**Tasks**
**a.** Answer these questions about the passage on forestry webinars and a Great Lakes climate course:
(i) Who runs the ForestConnect webinars?
(ii) At which university is the climate change course based?
(iii) By how many days has the region's growing season increased?
**b.** Carry on the passage about forestry webinars and a Great Lakes climate course from the point where it stops.

**Text shown**
###
A series of monthly webinars that I have found very interesting are those of ForestConnect. Run by Peter Smallidge, extension forester at Cornell University, they address a variety of silviculture problems of special interest to woodland owners. These are available through 2.dnr.cornell.edu/ext/forestconnect, and past sessions are collected on YouTube.
Some interesting recent webinars in this series include “Your woodlot as a wildlife habitat and source for biodiversity,” “Ecology and management of American beech,” “Why do trees grow where they do?” and “Ecology and management of Asian long-horned beetle in rural woodlands.”
Of special interest in this region is a MOOC in which I have been participating titled “Changing Weather and Climate Change in the Great Lakes Region.” The course instructors are Steve Ackerman, professor of atmospheric and oceanic sciences at the University of Wisconsin, where the course is based, and Margaret Mooney, director of education and public outreach for the Cooperative Institute for Meteorological Satellite Studies at the university.
The course lectures are in four units associated with the seasons. The first, “Winter,” called attention, as you might expect, to our recent Western New York snow events. I have, however, found “Spring” even more interesting and applicable to our situation. Unfortunately, I also find some of its forecasts threatening.
But first the good news. Our average annual temperature after 1980 is between 1 and 1.5 degrees greater than the 30-year period before 1980.
As a result, our growing season, the time difference between the average last frost date in the spring and the first frost date in the fall, has increased for our region a remarkable 10 days over that same time period.
Those changes have, however, a downside. As Ackerman says, “If you are a home gardener, you probably like the idea of a longer growing season, but with the warmer temperatures and with an associated dry spell, the plants are more stressed. Also the longer growing season is not only for our crops but also for invasive species, the weeds we fight and many of the plants we are allergic to, such as ragweed.”
###
[Joint position lists]
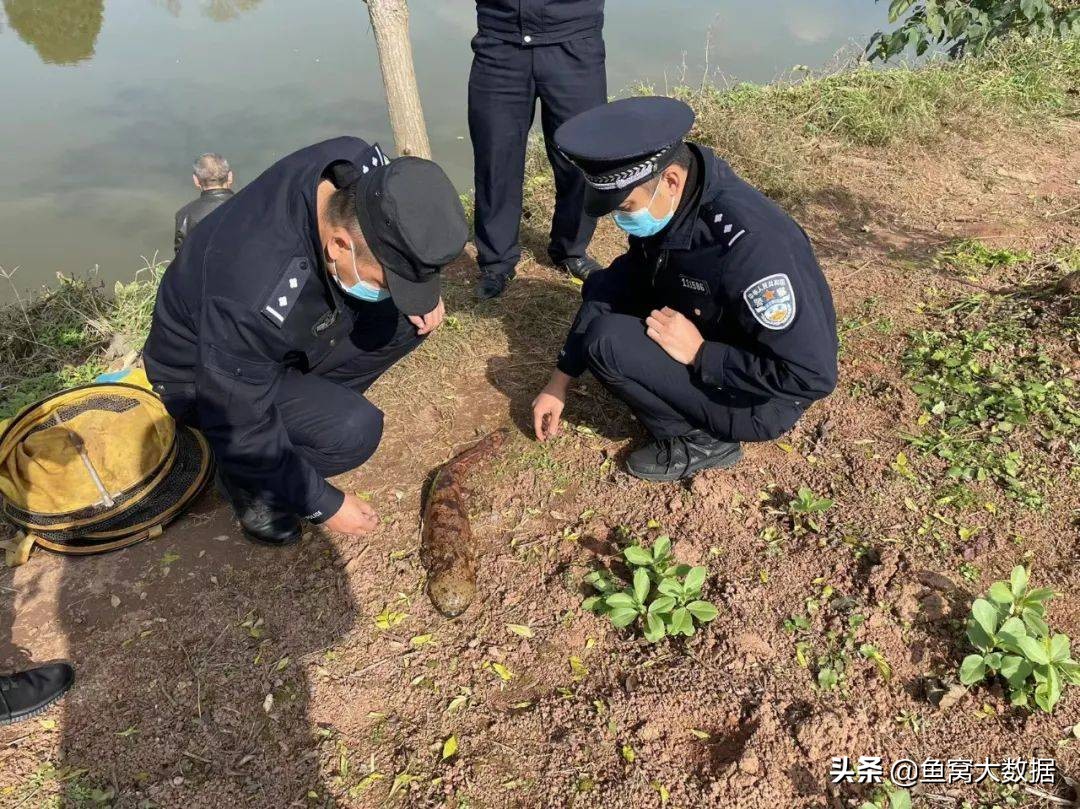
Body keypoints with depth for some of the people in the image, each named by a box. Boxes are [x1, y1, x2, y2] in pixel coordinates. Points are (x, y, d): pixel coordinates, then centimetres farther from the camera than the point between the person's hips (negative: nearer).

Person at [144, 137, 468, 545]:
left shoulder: (360, 164, -25)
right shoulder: (253, 297, -41)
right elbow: (240, 431, -27)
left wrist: (417, 283, -16)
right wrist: (325, 505, -18)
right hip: (201, 376, -7)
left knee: (407, 320, -12)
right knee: (354, 430, -29)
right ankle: (250, 481, 1)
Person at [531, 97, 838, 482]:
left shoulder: (748, 243, -36)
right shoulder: (665, 204, -10)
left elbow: (813, 375, -33)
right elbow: (625, 281, 2)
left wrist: (698, 353, -27)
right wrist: (561, 379, 1)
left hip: (757, 400, -8)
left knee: (607, 342, -23)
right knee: (601, 288, 6)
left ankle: (702, 440, -3)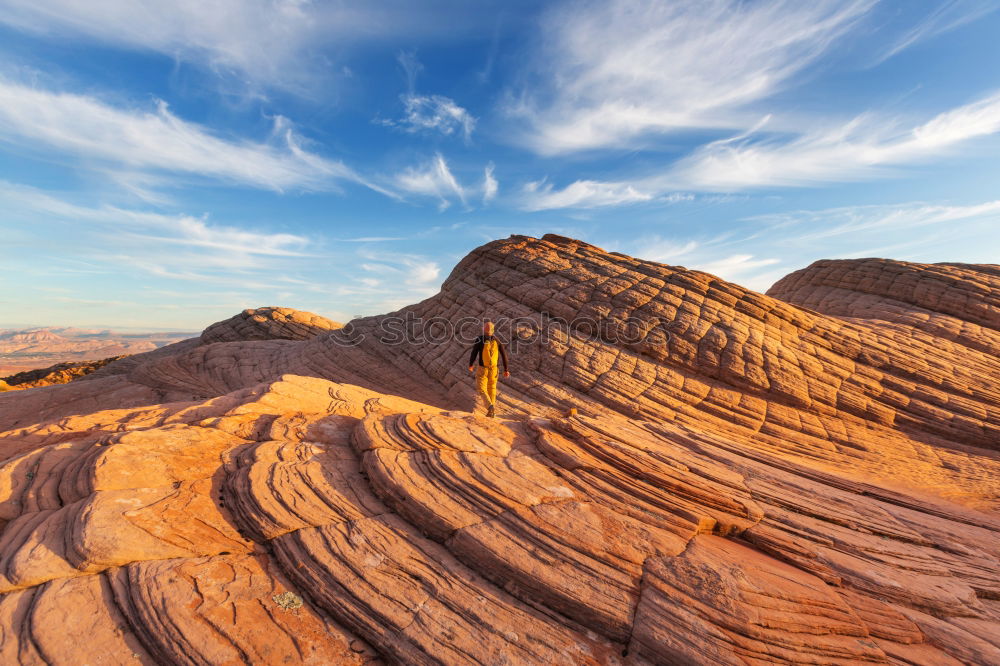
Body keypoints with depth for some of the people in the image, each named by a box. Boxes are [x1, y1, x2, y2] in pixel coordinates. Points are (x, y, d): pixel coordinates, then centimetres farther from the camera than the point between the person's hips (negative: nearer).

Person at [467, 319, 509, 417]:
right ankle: (492, 412, 20)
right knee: (492, 389, 18)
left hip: (482, 369, -4)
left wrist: (470, 365, 9)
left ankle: (490, 406, -16)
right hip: (494, 369, 4)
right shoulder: (497, 340, -1)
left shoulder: (479, 339, -12)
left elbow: (473, 354, -9)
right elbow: (504, 355, -1)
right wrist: (506, 369, 6)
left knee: (482, 389, 8)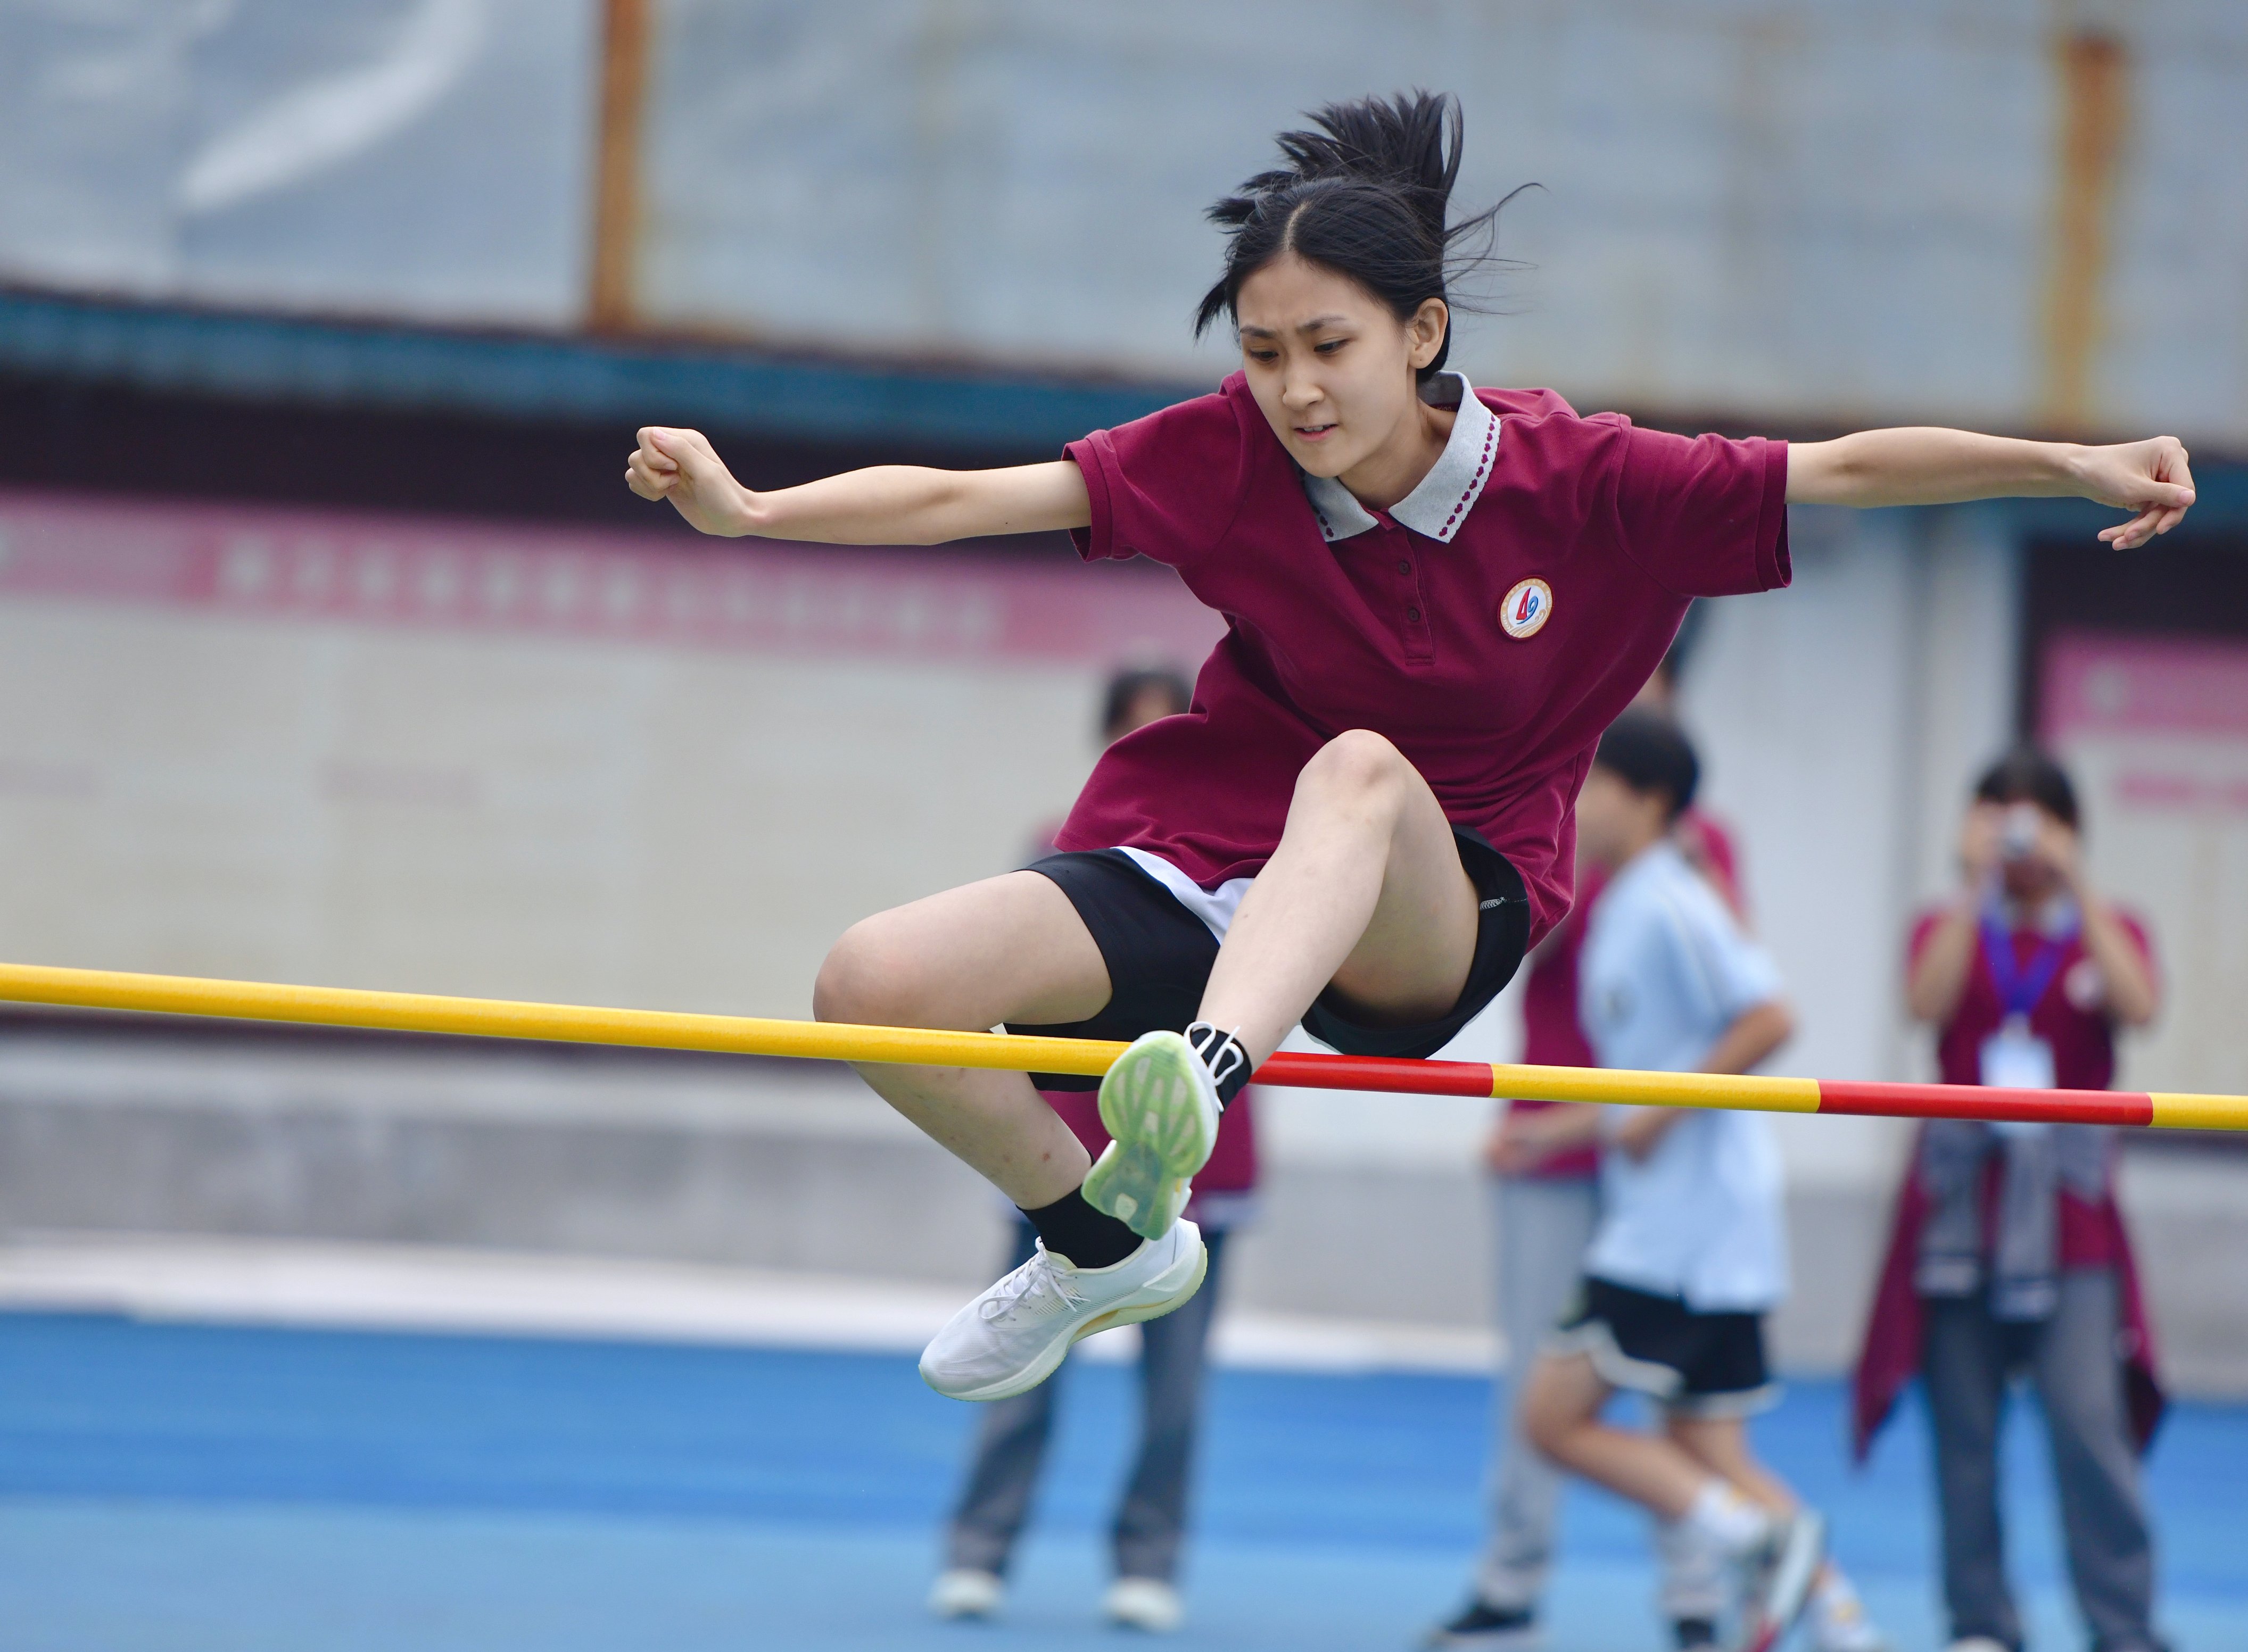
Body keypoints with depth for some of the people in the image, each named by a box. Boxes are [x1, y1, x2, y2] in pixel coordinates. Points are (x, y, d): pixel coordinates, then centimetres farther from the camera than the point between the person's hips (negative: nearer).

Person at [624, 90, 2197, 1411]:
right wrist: (750, 509, -26)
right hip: (1205, 863, 3)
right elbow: (967, 499, -13)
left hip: (1434, 922, -3)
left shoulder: (1582, 481, -11)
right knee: (873, 988, -17)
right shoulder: (1226, 457, -8)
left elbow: (1845, 470, -8)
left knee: (1361, 767, -38)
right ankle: (1108, 1242, 11)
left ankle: (1206, 1071, -65)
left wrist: (2070, 463, -18)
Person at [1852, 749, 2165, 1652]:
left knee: (2090, 1418, -12)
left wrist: (2078, 891, -13)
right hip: (1962, 1206, 1)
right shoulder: (1951, 928, 10)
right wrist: (1975, 889, -13)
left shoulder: (2105, 930, 9)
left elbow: (2138, 1005, -13)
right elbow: (1928, 1001, -13)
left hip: (2068, 1215, -1)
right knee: (1965, 1429, 1)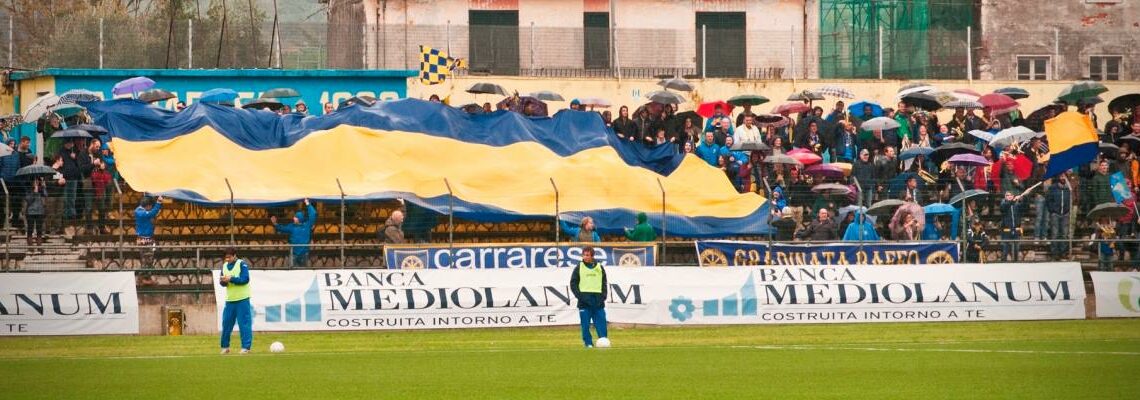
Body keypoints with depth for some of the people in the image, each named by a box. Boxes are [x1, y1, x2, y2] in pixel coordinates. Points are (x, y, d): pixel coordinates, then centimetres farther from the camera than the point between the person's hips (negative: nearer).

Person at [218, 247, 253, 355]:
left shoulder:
###
**Set of answers**
**a.**
(i) Peter Smallidge, extension forester at Cornell University
(ii) The University of Wisconsin
(iii) 10 days

**b.**
What Ackerman does not mention is the possibility that we will lose some plants that thrive only in northern climate. One species so threatened is the maple tree that provides us that wonderful syrup and those lovely fall colors.
Precipitation represents another concern. We have seen very little change in total springtime rainfall, with our Southern Tier actually experiencing a slight decrease. When we consider the change in annual rainfall, however, the picture is quite different. Together with the rest of the New England states, we are now receiving 3 to 7 inches more precipitation.
Add to this Ackerman’s concern about the unequal distribution of our springtime rainfall by considering thunderstorms, brief periods characterized not only by lightning but also heavy rain. These are the storms that sometimes lead to flooding from overstressed storm sewers.
They are also the times when most of our rain falls between very dry periods. Here we average about six thunderstorms each spring and these storms appear to be increasing in the Great Lakes region. Perhaps most threatening about the most serious of these events (the heaviest 1 percent) is the fact that since 1958 they have increased by 71 percent in the Northeast.